2. As disposições do número anterior não impedem a reabertura do processo, nos termos da lei e do processo penal do Estado em causa, se factos novos ou recentemente revelados ou um vício fundamental no processo anterior puderem afectar o resultado do julgamento.
3. Não é permitida qualquer derrogação ao presente artigo com fundamento no artigo 15º da Convenção».

[8] - Cumpre sublinhar que a aceitação do fundamento de recurso de revisão da alínea g) do n.º 1 do artigo 449º do Código de Processo Penal, na sua estrita literalidade, conduz ao reconhecimento de que as instâncias internacionais passam a constituir, no nosso ordenamento jurídico, conquanto de forma indirecta, uma nova e inovadora instância de recurso, mais concretamente a “última instância”, conduzindo à perda total da soberania nacional em matéria judiciária.
[9] - Ao que sabemos, de entre os diversos estados que fazem parte do Conselho da Europa (46 estados), por enquanto, só o Luxemburgo, Malta, Noruega, Suécia, França e Portugal permitem a revisão de sentença penal face a sentença proferida pelo TEDH.
A Áustria e a Bélgica instituíram um recurso de anulação das decisões internas para garantir o respeito da lei (Convenção) – cf. Ireneu Cabral Barreto, Convenção Europeia dos Direitos do Homem Anotada 3ª edição), 326/327.

[10] - É do seguinte teor o n.º 1 do artigo 626º do Código de Processo Penal francês:
«Le réexamen d'une décision pénale définitive peut être demandé au bénéfice de toute personne reconnue coupable d'une infraction lorsqu'il résulte d'un arrêt rendu par la Cour européenne des droits de l'homme que la condamnation a été prononcée en violation des dispositions de la convention de sauvegarde des droits de l'homme et des libertés fondamentales ou de ses protocoles additionnels, dès lors que, par sa nature et sa gravité, la violation constatée entraîne pour le condamné des conséquences dommageables auxquelles la " satisfaction équitable " allouée sur le fondement de l'article 41 de la convention ne pourrait mettre un terme».

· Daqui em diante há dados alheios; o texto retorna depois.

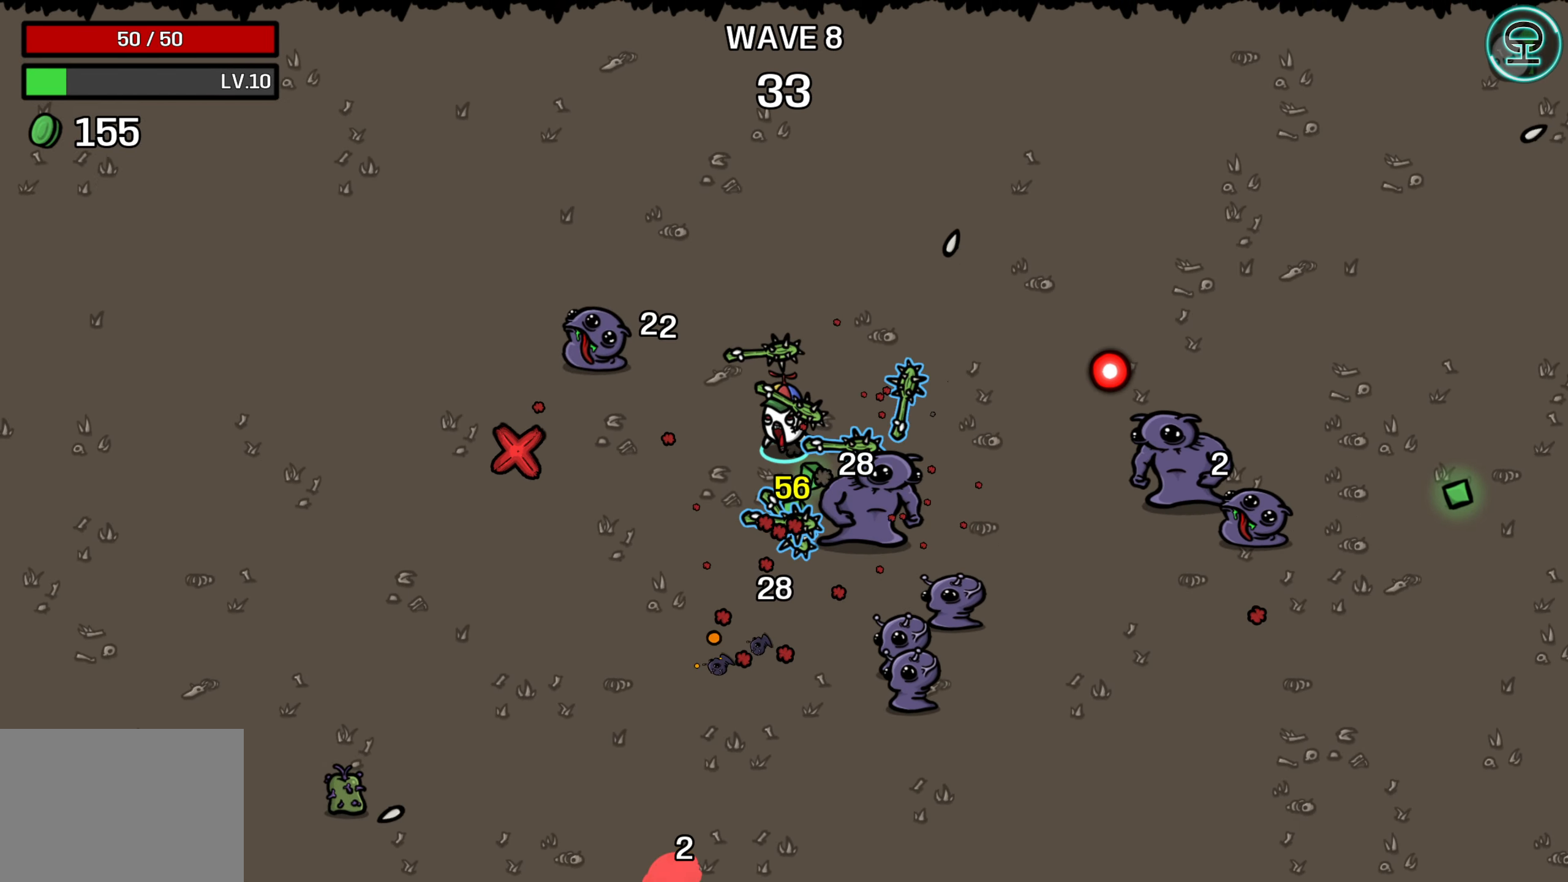
{"buttons": [], "left_stick": "down", "right_stick": "center", "events": [[33, "left_stick", "left"], [200, "left_stick", "down-left"], [350, "left_stick", "down"]]}
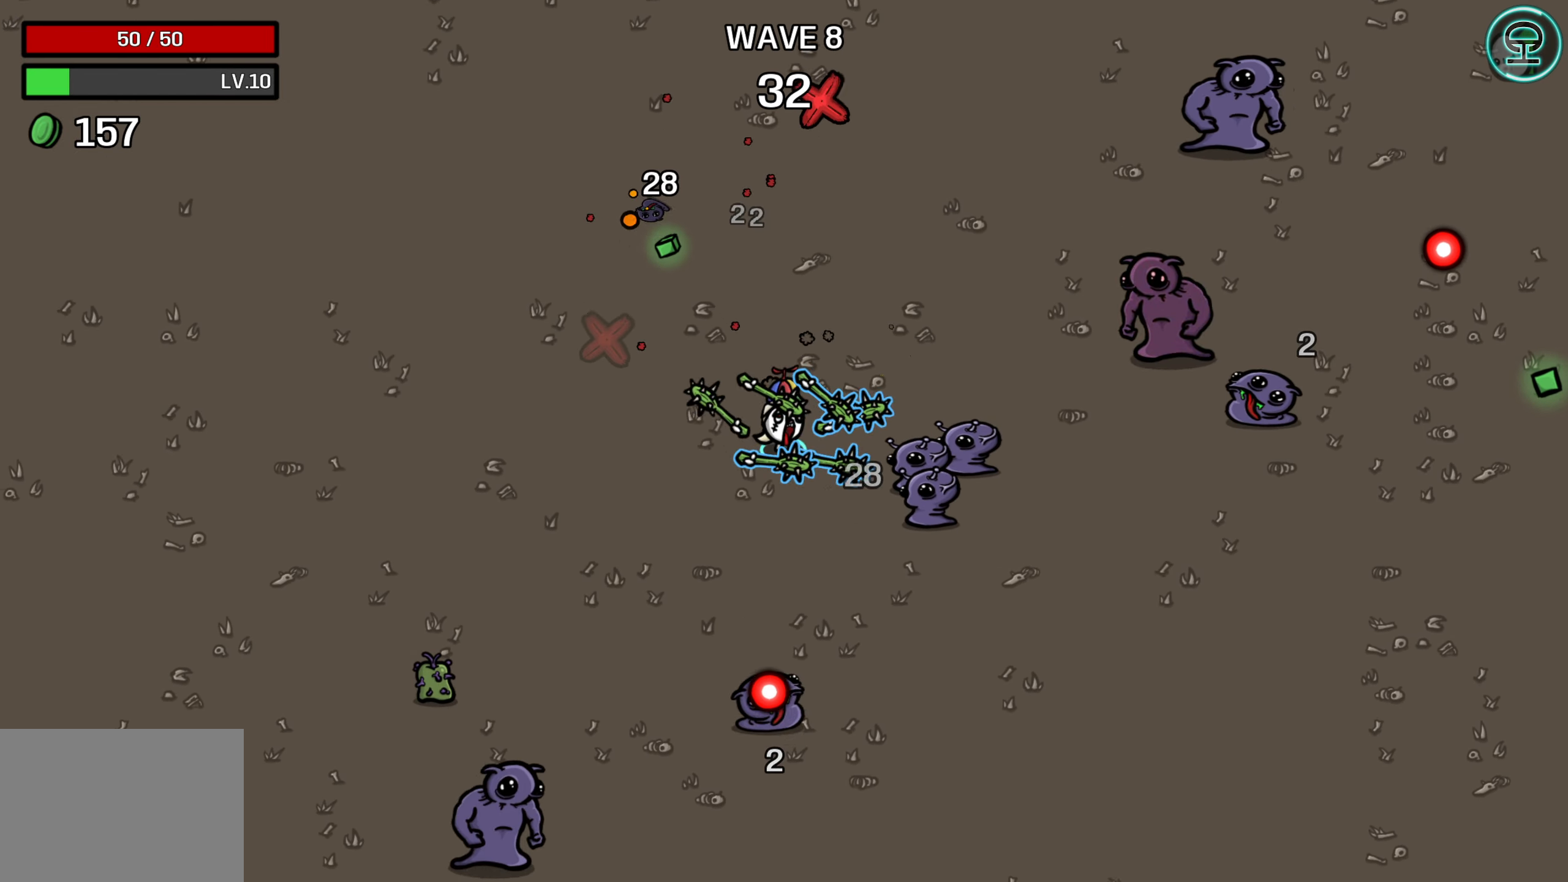
{"buttons": [], "left_stick": "left", "right_stick": "center", "events": [[150, "left_stick", "down-left"], [400, "left_stick", "left"]]}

[11] - A propósito desta concreta problemática veja-se a intervenção do Conselheiro Henriques Gaspar no colóquio organizado pelo Supremo Tribunal de Justiça por ocasião da Comemoração do 30º Aniversário da vigência da CEDH em Portugal, ocorrido a 10 de Novembro de 2008, naquele tribunal, em que, entre outros comentários, salienta:
«As relações de mútua influência entre o TEDH e os tribunais nacionais tecem-se dentro de um modelo que não reveste natureza processual, seja hierárquica ou normativa.
O sistema convencional de controlo está instituído num quadro de autonomia, sem continuidade processual directa entre as ordens judiciais nacionais e o TEDH; não existe recurso de decisões judiciais internas, nem partilha de decisões no processo com a instância europeia.
O pedido pelos interessados para a intervenção do TEDH – a queixa – depende mesmo, como pressuposto processual, da exaustão dos meios internos disponíveis e, por isso, da existência de uma decisão interna definitiva – ou seja, de uma decisão transitada em julgado quando emanada de um tribunal interno – artigo 35º, par. 1º da CEDH…».

[12] - É do seguinte teor o artigo 10º, da CEDH:
«1. Qualquer pessoa tem direito à liberdade de expressão. Este preceito compreende a liberdade de opinião e a liberdade de receber ou de transmitir informações ou ideias sem que possa haver ingerência de quaisquer autoridades públicas e sem considerações de fronteiras. O presente artigo não impede que os Estados submetam as empresas de radiodifusão, de cinematografia ou de televisão a um regime de autorização prévia.
2. O exercício destas liberdades, porquanto implica deveres e responsabilidade, pode ser submetido a certas formalidades, condições, restrições ou sanções, previstas pela lei, que constituam providências necessárias, numa sociedade democrática, para a segurança nacional, a integridade territorial ou a segurança pública, a defesa da ordem e a prevenção do crime, a protecção da saúde ou da moral, a protecção da honra ou dos direitos de outrem, para impedir a divulgação de informações confidenciais, ou para garantir a autoridade e a imparcialidade do poder judicial».
[13] - Recurso este que, ao que sabemos, de entre os diversos estados que fazem parte do Conselho da Europa (46 estados), por enquanto, só foi instituído pela Áustria e a Bélgica – cf. Ireneu Cabral Barreto, Convenção Europeia dos Direitos do Homem Anotada 3ª edição), 326/327.